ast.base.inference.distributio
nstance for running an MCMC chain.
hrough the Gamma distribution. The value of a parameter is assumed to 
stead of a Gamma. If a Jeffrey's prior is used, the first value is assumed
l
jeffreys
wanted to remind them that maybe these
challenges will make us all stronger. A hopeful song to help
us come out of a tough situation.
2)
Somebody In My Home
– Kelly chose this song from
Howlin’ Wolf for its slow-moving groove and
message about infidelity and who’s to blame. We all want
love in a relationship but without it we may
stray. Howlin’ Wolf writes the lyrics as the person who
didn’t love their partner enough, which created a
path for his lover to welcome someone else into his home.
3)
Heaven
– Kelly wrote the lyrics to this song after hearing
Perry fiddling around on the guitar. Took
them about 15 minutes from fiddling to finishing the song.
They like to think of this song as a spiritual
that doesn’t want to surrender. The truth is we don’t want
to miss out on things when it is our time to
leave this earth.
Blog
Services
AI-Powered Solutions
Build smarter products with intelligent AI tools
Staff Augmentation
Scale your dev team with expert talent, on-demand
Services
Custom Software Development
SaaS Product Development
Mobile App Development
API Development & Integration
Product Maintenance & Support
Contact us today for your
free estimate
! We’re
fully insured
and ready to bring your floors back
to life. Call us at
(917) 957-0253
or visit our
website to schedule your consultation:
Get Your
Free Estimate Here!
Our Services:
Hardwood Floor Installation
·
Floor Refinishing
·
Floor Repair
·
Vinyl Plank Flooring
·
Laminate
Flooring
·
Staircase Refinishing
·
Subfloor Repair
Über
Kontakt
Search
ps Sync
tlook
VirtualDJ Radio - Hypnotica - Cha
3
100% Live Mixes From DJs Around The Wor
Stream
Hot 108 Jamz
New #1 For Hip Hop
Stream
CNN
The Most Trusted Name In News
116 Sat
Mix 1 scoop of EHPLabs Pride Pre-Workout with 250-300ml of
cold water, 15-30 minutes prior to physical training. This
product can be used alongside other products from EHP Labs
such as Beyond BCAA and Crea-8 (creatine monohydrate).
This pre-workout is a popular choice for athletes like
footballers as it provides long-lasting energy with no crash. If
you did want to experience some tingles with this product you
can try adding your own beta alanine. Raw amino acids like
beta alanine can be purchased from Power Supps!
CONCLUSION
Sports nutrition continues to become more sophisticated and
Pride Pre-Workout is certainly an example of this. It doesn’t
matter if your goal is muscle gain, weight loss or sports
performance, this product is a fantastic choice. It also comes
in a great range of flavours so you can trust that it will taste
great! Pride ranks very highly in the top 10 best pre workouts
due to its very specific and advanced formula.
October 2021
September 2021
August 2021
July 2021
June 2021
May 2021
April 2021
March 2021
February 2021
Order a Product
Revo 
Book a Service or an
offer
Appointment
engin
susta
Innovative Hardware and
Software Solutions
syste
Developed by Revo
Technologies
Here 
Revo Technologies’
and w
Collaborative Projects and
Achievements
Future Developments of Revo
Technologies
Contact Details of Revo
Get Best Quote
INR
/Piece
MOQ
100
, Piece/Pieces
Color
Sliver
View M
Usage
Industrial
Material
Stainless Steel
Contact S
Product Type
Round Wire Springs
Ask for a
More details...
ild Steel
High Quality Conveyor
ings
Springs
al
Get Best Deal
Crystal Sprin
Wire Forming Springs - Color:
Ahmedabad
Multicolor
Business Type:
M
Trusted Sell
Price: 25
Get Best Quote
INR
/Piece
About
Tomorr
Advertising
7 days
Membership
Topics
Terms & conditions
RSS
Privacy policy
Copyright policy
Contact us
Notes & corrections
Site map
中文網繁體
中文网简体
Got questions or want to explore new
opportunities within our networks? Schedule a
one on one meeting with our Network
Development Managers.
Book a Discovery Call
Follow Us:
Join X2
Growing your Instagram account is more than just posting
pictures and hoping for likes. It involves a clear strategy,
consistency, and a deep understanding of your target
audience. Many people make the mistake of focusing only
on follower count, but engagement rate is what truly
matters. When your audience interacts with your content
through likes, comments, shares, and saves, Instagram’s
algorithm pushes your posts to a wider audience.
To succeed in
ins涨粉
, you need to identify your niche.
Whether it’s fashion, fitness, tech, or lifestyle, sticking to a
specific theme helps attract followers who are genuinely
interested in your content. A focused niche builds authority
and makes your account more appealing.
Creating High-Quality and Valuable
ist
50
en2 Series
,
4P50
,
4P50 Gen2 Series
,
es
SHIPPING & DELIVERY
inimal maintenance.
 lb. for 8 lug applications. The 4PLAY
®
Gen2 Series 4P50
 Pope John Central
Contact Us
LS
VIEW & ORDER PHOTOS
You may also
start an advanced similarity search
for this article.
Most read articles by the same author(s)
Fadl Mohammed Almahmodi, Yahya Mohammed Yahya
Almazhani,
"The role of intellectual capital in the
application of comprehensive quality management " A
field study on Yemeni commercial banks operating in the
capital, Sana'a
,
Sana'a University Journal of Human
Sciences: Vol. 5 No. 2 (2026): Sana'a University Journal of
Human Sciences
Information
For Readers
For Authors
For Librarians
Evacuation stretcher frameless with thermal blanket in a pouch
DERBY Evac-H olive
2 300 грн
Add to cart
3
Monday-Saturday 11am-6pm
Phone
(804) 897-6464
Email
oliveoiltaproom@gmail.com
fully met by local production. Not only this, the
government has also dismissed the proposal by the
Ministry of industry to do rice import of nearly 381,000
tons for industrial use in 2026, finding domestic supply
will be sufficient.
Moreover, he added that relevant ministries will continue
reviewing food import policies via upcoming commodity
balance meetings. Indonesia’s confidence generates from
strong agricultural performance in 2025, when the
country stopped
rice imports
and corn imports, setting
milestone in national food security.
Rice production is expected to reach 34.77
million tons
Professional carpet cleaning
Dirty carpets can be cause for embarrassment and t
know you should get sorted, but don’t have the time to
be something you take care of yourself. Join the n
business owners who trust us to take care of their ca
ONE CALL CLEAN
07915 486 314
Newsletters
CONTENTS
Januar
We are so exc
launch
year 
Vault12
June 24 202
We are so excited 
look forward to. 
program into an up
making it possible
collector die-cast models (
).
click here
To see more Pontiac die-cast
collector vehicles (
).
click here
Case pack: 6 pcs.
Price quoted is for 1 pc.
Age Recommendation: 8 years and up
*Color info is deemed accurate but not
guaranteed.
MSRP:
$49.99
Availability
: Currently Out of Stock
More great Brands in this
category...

### What is needed:
Count the lines in the material above that contain the string "Book", and reply with that number alone.

### Written response:
2